By the way, is there such a thing as a "logarithmic mean"? I'd look at MathWorld, but it's subject to "downtime by law" right now.

ahosey, 8-bit bytes have 256 possibilities each. So n bytes represent 256^n possibilities. (I slipped up with exponents writing about that last week... thanks, Jamie.)

OK, so if you have 256^n possibilities and you want to write them in decimal digits, just remember that writing them in an alphabet of 10 symbols will require a total of log(256^n)/log(10)=n log(256)/log(10)=2.408n symbols; if you must use a whole number of symbols, and without loss of generality for any n, you'd better use 3n of them.

That number 2.408... is also equal to 8/log_2(10), which is the quantity that would give you the same result if you'd phrased the question as "how many digits do we need to use to write a number with n bits" and then multiplied by 8 to convert that answer from bit-units to byte-units.

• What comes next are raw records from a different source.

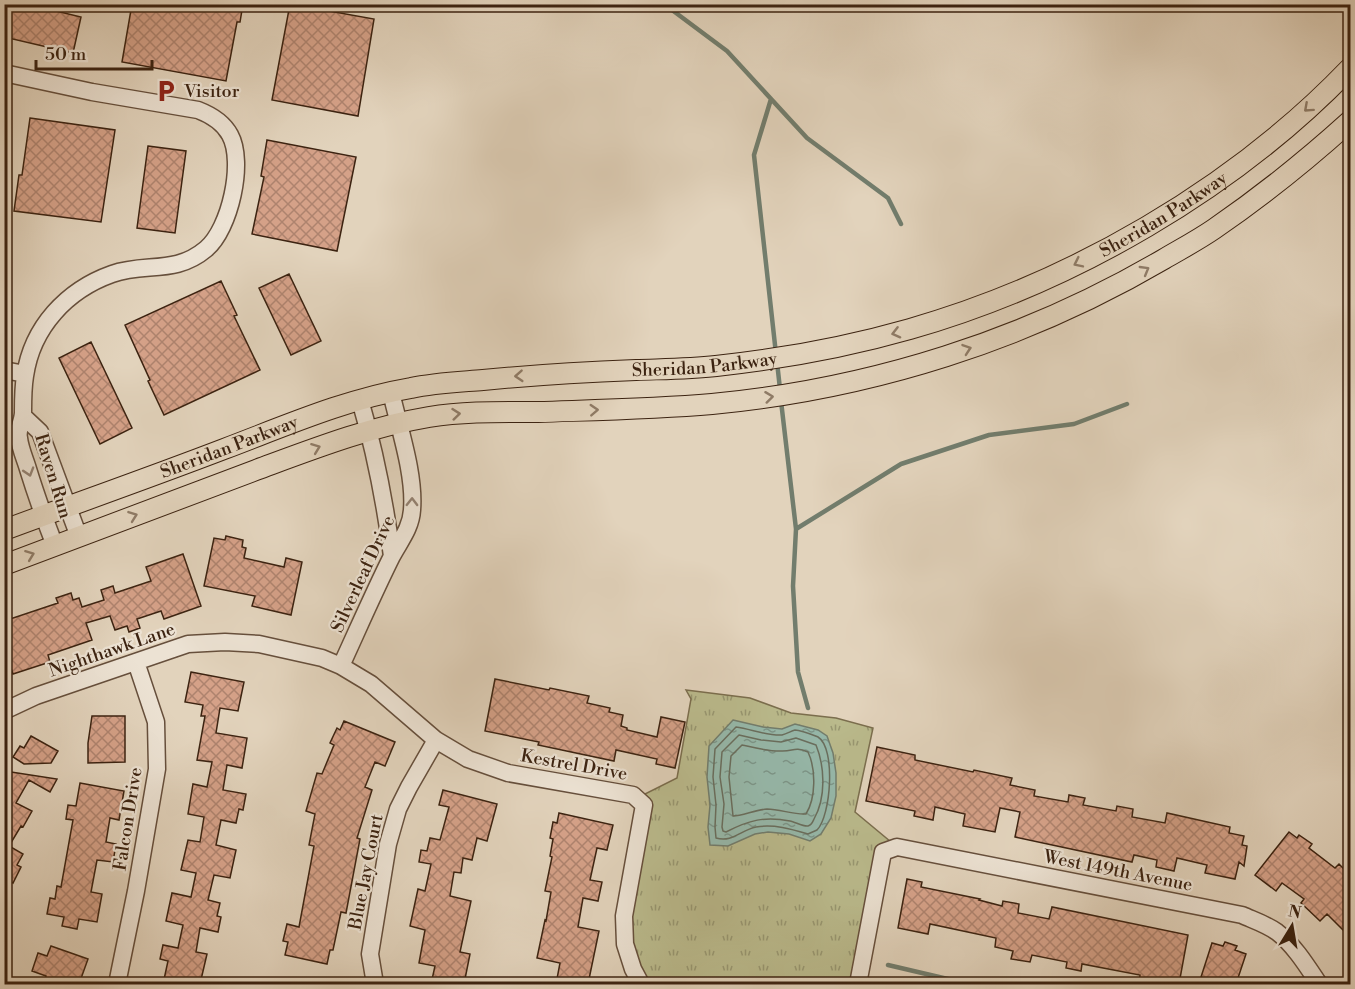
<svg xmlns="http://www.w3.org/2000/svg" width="1355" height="989" font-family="'Libre Bodoni',serif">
<defs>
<pattern id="park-tufts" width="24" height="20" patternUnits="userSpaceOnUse" patternTransform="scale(1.5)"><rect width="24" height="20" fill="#baba8c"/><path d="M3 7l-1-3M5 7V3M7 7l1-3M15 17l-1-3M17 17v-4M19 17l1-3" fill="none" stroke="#989771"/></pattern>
<pattern id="water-ripples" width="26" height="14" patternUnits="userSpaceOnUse" patternTransform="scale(1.5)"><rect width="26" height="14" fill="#96b9ab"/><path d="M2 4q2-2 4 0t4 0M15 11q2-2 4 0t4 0" fill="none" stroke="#7c968a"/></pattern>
<pattern id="building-cross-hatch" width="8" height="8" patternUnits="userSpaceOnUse" patternTransform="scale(1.5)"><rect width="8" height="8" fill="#d5a188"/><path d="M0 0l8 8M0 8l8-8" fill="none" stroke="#ae836e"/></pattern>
</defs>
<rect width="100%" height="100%" fill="#e2d3bc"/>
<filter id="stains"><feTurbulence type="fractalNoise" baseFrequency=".00333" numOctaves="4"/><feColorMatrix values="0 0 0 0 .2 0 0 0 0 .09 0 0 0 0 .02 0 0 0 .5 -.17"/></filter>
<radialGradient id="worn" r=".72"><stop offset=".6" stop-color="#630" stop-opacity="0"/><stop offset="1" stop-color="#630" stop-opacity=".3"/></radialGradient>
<path fill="url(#park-tufts)" stroke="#7b6e4e" stroke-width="1.5" d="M686,690l64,8 41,15 45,5 37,10 -18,84 42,35 -14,5 -25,132h-217l-16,-40 12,-146 40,-20 14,-79z"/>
<path fill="url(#water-ripples)" stroke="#727d6d" stroke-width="1.5" d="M733,720l30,7 19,2 13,-5 23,6 9,6 6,17 3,20v23l-5,22 -10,16 -11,7 -21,-7 -21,-2 -13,2 -27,12 -18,-1 -2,-18 2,-22 -3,-28 2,-31z"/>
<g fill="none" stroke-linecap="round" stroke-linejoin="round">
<path stroke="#696e5e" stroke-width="1.5" d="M736,727c15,2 31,9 46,8 5,-1 9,-4 13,-5 6,0 18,5 23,7 18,11 13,79 -1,93 -2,1 -7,3 -9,4 -17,-5 -34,-10 -52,-7 -15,3 -24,16 -40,11l-1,-11 1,-22 -3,-28 2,-28z
M739,735l22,5 20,2 15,-4 20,7c9,22 10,53 -2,74 -1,2 -2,6 -6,7 -4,1 -13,-4 -18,-5 -25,-5 -41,-1 -64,11l-3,-1 -1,-4 2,-23 -4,-27 2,-25z
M742,745c13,3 25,6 38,6 14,1 13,-5 28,1 8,17 8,46 -2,62 -12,1 -26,-5 -39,-5 -12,1 -25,7 -34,7l-4,-39 2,-21z"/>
<path stroke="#727d6d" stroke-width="4.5" d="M664,4l63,47 80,87 81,60 13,26
M771,99l-17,56 22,199
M777,362l3,27
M781,401l15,128
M808,708l-10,-36 -5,-86 3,-57 105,-65 88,-29 85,-11 53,-20
M888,965l81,19"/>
</g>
<path fill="url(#building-cross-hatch)" stroke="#3c2311" stroke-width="1.5" d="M4,4h23l54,13 -8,36 -69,-16z
M132,4h111l-3,18h-3l-11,59 -104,-19z
M290,4l84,15 -16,97 -86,-16z
M30,118l85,12 -14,92 -87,-11 5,-36h3z
M267,140l89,17 -19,94 -85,-17 12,-57 -3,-1z
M148,146l38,5 -11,82 -38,-5z
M289,274l32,67 -30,14 -32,-67z
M221,281l16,34 -3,1 26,54 -96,45 -16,-34 2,-1 -25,-55z
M91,342l41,86 -32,16 -41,-86z
M226,536l17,4 -1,7 4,1 -2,10 40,9 2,-9 16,4 -11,53 -39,-9 3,-10 -51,-10 10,-48 11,2z
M183,554l18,52 -37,13 -3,-8 -24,8 3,9 -11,4 -2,-6 -12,4 -5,-14 -24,7 6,17 -44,15 2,7 -37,12 -9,-25v-28l54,-18 -2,-5 15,-5 2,7 6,-2 3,9 22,-7 -3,-10 12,-4 2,7 36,-12 -5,-14z
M191,672l53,10 -6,29 -18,-3 -4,25 31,5 -5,30 -15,-3 -4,25 23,4 -3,16 -4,-1 -3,14 -15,-3 -5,25 20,5 -6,28 -16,-3 -6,25 12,3 -3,13 4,1 -3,15 -18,-4 -4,24 11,2 -7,30h-37l5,-23 -8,-2 3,-14 15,3 5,-23 -17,-4 6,-28 19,4 5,-24 -15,-3 7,-30 12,2 4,-25 -16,-3 5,-30 14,3 5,-25 -15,-2 8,-44h-4l2,-11 -18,-3z
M495,679l54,11 1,-2 39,8 -2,7 23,5 -1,4 14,3 -2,11 6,2v2l30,7 4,-20 24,5 -10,46 -19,-4 1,-5 -41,-9 -2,11 -76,-16 1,-3 -54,-11z
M92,716h33v46l-37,1v-20z
M344,721l51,21 -10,24 -10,-4 -10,25 7,3 -15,48 3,1 -14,74 -5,-1 -8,38h-3l-3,14 -42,-9 3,-13 -5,-1 4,-17 12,3 15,-81 -5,-1 6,-31 -9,-3 11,-38 5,1 12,-29 -4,-2 7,-15 3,2z
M31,736l27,15 -7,12 -27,1 -11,-7 7,-11 4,2z
M877,747l38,8v5l58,12 1,-2 38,8 -2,7 25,5 -1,6 34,6 1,-7 16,3 -2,7 33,6 1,-5 16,3 -1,8 33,6 2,-10 63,14 -1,6 15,3 -2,9 5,1 -3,20 -5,-4 -4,17 -30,-6 2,-8 -30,-7 -3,13 -18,-4 1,-7 -23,-5 -2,7 -117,-25 5,-25 -20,-4 -5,24 -32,-6 2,-12 -30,-7 -2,13 -19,-4 1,-5 -49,-10z
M11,772l46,7 -7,13 -21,-12 -13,23 16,8 -9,16 -2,-1 -12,20 14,8 -6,11 4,2 -8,16 -4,-3 -5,9v-106z
M80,783l44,8 -5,29 -9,-2 -4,24 10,2 -3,18 -16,-2 -6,32 11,2 -5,28 -18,-3 -2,10 -15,-3 2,-9 -17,-3 3,-16 5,1 2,-13 4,1 12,-67 -7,-1 2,-14 8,1z
M443,790l54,14 -10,37 -10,-3 -5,22 -9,-2 -2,15 -7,-1 -4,24 21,5 -11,51 10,2 -6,30h-33l4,-18 -16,-3 6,-33 -15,-4 8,-37 7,2 6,-27 -12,-2 2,-12 6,1 3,-13 10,2 9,-33 -10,-2z
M559,813l54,12 -6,25 -10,-2 -7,32 12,2 -4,19 -15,-3 -5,29 21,4 -11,53h-32l4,-21 -23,-5 8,-38 1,1 5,-29 -6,-1 7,-34 -2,-1 3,-17 -3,-1 3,-16 4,1z
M1289,832l8,6 2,-3 13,9 -3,4 26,20 4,-4 11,11v62l-23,-23 -7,7 -19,-18 3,-4 -22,-16 -6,8 -21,-16z
M907,879l15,3 -1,5 59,12 -1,1 23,6 1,-5 16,3 -1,9 31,6 3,-12 136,28 -9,49h-30l-10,-1 1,-8 -58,-11 -1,7 -15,-3 1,-6 -35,-7 -2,7 -19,-3 2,-8 -18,-4 1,-9 -66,-14 -2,10 -30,-6z
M1225,942l12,4 -2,4 11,4 -10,30h-14l-21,-7 11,-34 11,3z
M51,946l37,13 -9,25h-35l2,-8 -14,-5 6,-18 9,3z"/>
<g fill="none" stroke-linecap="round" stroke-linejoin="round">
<g stroke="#664f3c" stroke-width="19">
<path id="minor" d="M4,73l88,19 106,18c13,5 25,12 32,25 15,27 0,94 -24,114 -31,26 -60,13 -94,25 -45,16 -80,53 -87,102 -2,12 -2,24 -2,36 0,9 -6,18 -4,26 1,10 6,21 9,31 8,26 17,51 27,77
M4,370l21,4
M360,400c15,51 25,103 32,156
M23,416l17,16 39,105
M341,666c17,-37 33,-74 51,-110 8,-15 19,-28 20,-46 3,-36 -13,-82 -21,-118
M4,711l32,-15 152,-52 37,-2 34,2 63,14 19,8 30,18 65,56 32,19 40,14 125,22 11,10 -20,111 1,28 8,25 8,15
M117,984l19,-93 21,-122 -1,-47 -20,-60
M375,984l-5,-30 18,-110 10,-35 11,-22 27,-47
M858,984l25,-132 14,-5 345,68c11,5 24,9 35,17 17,13 30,34 42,52"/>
</g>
<g stroke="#3c2311" stroke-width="22">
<g id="major">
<path id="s1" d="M4,530c73,-27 147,-53 220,-81 61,-23 122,-50 187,-61 23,-5 48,-6 72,-8 51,-5 102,-8 153,-10 27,-1 54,-1 80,-4 65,-7 131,-19 194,-37 161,-46 324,-140 440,-261"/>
<path d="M4,565c84,-32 168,-64 252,-95 57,-21 113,-43 173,-53 36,-6 72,-5 109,-5 58,-2 116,-3 174,-8 159,-15 314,-64 452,-145 17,-10 34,-19 50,-30 48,-33 93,-69 136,-108"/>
</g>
</g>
<use href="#minor" stroke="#ece2d3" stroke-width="16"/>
<use href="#major" stroke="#e2d3bc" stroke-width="20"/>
</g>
<defs><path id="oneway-chevron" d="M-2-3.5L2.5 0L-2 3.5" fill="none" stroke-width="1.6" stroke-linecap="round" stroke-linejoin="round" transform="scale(1.5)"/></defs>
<g stroke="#8f7b66">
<use href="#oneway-chevron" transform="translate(1308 108) rotate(138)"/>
<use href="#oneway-chevron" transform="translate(1078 263) rotate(154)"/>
<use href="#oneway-chevron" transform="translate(1145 270) rotate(-30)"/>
<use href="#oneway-chevron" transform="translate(896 333) rotate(166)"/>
<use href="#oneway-chevron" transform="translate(967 349) rotate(-19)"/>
<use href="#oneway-chevron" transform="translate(519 376) rotate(176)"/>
<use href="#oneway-chevron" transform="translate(769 397) rotate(-7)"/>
<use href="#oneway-chevron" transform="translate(594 410) rotate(-3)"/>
<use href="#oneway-chevron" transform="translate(456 414) rotate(-6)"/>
<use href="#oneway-chevron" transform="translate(316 448) rotate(-21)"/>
<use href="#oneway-chevron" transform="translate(133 516) rotate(-20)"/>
<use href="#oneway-chevron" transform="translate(30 555) rotate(-21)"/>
</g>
<g stroke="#948272">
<use href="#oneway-chevron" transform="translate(29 472) rotate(73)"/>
<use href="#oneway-chevron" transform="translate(412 502) rotate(-89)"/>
</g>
<defs>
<g id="parking-bare" transform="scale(1.8)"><path d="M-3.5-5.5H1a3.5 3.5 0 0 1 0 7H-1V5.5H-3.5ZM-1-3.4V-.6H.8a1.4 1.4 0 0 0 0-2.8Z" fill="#8f2418" stroke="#ece2d3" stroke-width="2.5" paint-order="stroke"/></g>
</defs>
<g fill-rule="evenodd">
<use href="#parking-bare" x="166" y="91"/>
</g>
<g text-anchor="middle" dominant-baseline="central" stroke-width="4.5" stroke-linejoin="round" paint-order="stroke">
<g font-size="18" fill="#3c2311" stroke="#ece2d3" text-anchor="start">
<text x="184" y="91">Visitor</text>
</g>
<g font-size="18" fill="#3c2311" stroke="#ece2d3">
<text stroke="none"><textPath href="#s1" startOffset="1214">Sheridan Parkway</textPath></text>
<text stroke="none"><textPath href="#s1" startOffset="726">Sheridan Parkway</textPath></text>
<text stroke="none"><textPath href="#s1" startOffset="240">Sheridan Parkway</textPath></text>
<text transform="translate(53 476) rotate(73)">Raven Run</text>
<text transform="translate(363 574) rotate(-65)">Silverleaf Drive</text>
<text transform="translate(112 650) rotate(-19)">Nighthawk Lane</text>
<text transform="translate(574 765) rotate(10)">Kestrel Drive</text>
<text transform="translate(128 819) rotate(-81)">Falcon Drive</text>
<text transform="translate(1118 871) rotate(11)">West 149th Avenue</text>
<text transform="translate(366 872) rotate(-79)">Blue Jay Court</text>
</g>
</g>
<rect width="1355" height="989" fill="none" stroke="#e2d3bc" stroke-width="24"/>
<rect x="6" y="6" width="1343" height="977" fill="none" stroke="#3c2311" stroke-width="3"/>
<rect x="12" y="12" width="1331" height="965" fill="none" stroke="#3c2311" stroke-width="1.5"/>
<g transform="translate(1292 926) rotate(11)" stroke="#ece2d3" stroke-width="4.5" paint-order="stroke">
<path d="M0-4.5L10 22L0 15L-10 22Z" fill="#3c2311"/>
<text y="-9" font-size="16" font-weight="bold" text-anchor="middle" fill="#3c2311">N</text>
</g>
<path d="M36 60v9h116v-9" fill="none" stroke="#3c2311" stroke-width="3"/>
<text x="45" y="60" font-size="18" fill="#3c2311" stroke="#ece2d3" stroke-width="4.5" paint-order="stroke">50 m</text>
<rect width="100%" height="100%" filter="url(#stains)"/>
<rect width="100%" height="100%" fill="url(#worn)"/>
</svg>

The general formula is ceil(log_b(a)) or equivalently ceil(log(a)/log(b))
to give you the largest number of symbols in an alphabet of size b needed
to code for a symbol from an alphabet of size a. So if you prefer, in
the specific application, n*ceil(log_b(a)) is the largest number of
digits possible in an n-digit base a number after it's been converted to
base b. n*log_b(a) is the *average* number of digits, but we have
to be careful about what kind of "average" that is, which reduces this to
the previous conversation. :-)

OK, if you want a more rigorous proof, you need to show that place value representations always use each symbol with equal probability -- which can be phrased in other ways. The log-ratio thing is stolen from information theory, although there are many different ways to derive it.

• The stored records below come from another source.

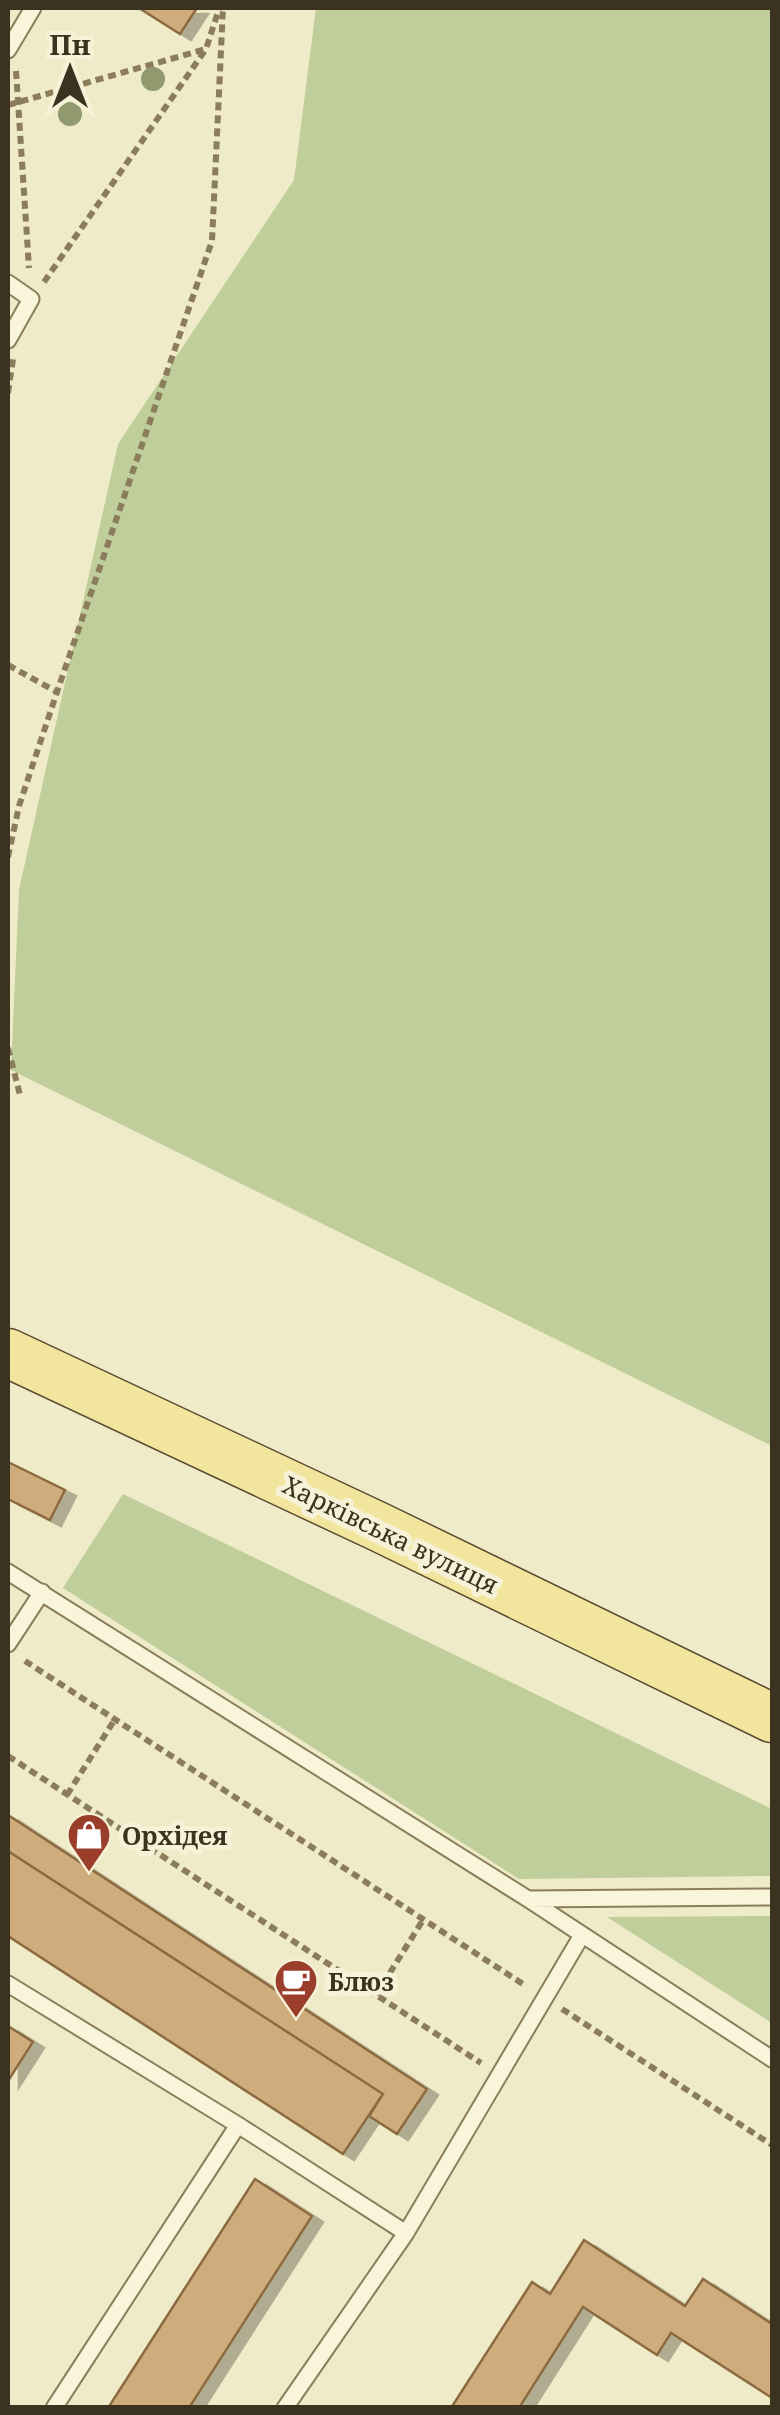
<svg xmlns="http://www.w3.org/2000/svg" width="780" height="2415" viewBox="0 0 780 2415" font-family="'Noto Serif',serif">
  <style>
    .green { fill: #bfce9a }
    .building { fill: #ceac7c; stroke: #8b6b41; stroke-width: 2.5; filter: url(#shadow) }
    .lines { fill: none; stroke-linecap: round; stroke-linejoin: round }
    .service-casing { stroke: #8b7d5c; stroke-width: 19 }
    .primary-casing { stroke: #594a30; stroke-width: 51 }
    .path { stroke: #8b7d5c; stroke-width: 6; stroke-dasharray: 8 5; stroke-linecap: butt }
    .service { stroke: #f9f5da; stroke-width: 15 }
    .primary { stroke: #f2e69f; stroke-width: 48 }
    .tree { fill: #909a6e }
    .labels { text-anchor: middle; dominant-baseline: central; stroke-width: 10; stroke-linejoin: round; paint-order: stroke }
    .street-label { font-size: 25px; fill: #3b3220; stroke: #f6f2d7 }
    .poi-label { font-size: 25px; font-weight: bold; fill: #3b3220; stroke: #f6f2d7; text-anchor: start }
  </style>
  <defs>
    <filter id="shadow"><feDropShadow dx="11" dy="6" stdDeviation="0" flood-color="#0004"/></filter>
  </defs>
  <rect width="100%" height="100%" fill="#efeac7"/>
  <path class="green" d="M 316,8 L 772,8 L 772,1446 L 11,1070 L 19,890 L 118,444 L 294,180 Z
    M 123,1494 L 772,1809 L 772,1876 L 519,1879 L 63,1588 Z
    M 772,1916 L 772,2023 L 607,1917 Z"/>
  <path class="building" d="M 139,8 L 197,8 L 180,34 Z
    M 8,1462 L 65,1490 L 50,1520 L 8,1499 Z
    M 8,1815 L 427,2089 L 397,2134 L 369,2116 L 383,2094 L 8,1851 Z
    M 8,1851 L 383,2094 L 343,2154 L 8,1936 Z
    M 8,2026 L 33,2042 L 8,2081 Z
    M 255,2179 L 312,2216 L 189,2408 L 108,2408 Z
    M 584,2240 L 685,2306 L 703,2279 L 772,2324 L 772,2398 L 671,2333 L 657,2355 L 583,2307 L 519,2408 L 451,2408 L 532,2282 L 550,2294 Z"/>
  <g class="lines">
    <defs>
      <path id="service" d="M 8,50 L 33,8
        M 8,283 L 31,299 L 8,340
        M 8,1572 L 528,1899 L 772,2059
        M 8,1644 L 42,1592
        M 528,1899 L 772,1897
        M 8,1984 L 238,2125 L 406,2233 L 582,1935
        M 54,2408 L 238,2125
        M 285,2408 L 406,2233"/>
      <path id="primary" d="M 8,1353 L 379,1527 L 772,1718"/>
    </defs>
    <use href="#service" class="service-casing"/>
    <use href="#primary" class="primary-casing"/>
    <path class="path" d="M 16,71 L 29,268
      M 8,105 L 206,49 L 219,9
      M 44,282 L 206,49
      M 8,393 L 13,359
      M 8,665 L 57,692
      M 8,857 L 19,806 L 57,692 L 212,241 L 223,8
      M 8,1048 L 20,1095
      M 25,1661 L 526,1986
      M 8,1756 L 481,2063
      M 67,1795 L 115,1719
      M 376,1995 L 423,1920
      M 562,2009 L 772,2145"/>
    <use href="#service" class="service"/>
    <use href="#primary" class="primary"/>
  </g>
  <g class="tree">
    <circle cx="153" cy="79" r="12"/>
    <circle cx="70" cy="114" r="12"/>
  </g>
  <defs>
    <symbol id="shop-pin" viewBox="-11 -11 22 30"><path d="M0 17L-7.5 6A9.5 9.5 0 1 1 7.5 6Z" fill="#9b3d2b" stroke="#f6f2d7"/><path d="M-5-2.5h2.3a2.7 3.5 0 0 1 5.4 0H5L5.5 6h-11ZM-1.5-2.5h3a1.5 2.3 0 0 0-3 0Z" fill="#fff"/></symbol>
    <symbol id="cafe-pin" viewBox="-11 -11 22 30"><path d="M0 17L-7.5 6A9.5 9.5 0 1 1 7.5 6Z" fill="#9b3d2b" stroke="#f6f2d7"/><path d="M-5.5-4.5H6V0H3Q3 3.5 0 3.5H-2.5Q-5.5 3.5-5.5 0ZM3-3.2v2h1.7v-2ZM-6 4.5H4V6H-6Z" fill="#fff"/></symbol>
  </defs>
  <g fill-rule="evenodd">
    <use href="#shop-pin" x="64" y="1810" width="50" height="68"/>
    <use href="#cafe-pin" x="271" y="1956" width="50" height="68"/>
  </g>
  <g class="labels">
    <g class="street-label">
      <text transform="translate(391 1534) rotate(26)">Харківська вулиця</text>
    </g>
    <g class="poi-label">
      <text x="122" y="1835">Орхідея</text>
      <text x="328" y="1981">Блюз</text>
    </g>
  </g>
  <rect width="780" height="2415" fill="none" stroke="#3b3220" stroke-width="20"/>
  <g transform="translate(70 70)" stroke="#f6f2d7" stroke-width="8" paint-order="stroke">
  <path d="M0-8L18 38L0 25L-18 38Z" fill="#3b3220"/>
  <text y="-15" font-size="28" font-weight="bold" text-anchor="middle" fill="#3b3220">Пн</text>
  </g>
</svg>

Actually, it suffices to show that in base b, there are exactly b^n numbers, counting from zero, whose representations are not longer than n digits (alternatively, "shorter than the representation of b^n", since the representation of b^n in base b has exactly n+1 digits, and b^n is the smallest number whose representation has at least n+1 digits). This is reasonably easy to show, because there are b^n numbers from 0 to (b^n)-1, since (b^n)-1+1=(b^n)-1. See, I told you it was easy!

Given that there are b^n numbers, counting from zero, whose representations are not longer than n digits in base b, we are justified in using that logarithm rule above, even if we don't do any information theory or probability stuff.

We can also see from information theory that where log_b(a) is not an integer, there will sometimes be more than one possible choice in the coding, so that we can choose to store additional information if we want. For example, if you have 3 decimal digits but you know that you're only writing an 8-bit number, you can say that the most significant digit should be interpreted modulo 3; then we actually have access to a spare bit or more to play with in coding each time! (There is even more information than that available some of the time; I'll leave it as an exercise for someone to propose an encoding of 8-bit numbers in 3-digit numbers that yields at least 1 bit free all the time and an average of more than 2 bits free in general. Of course, it's not really a matter of "propose" but of "show how to make use of".)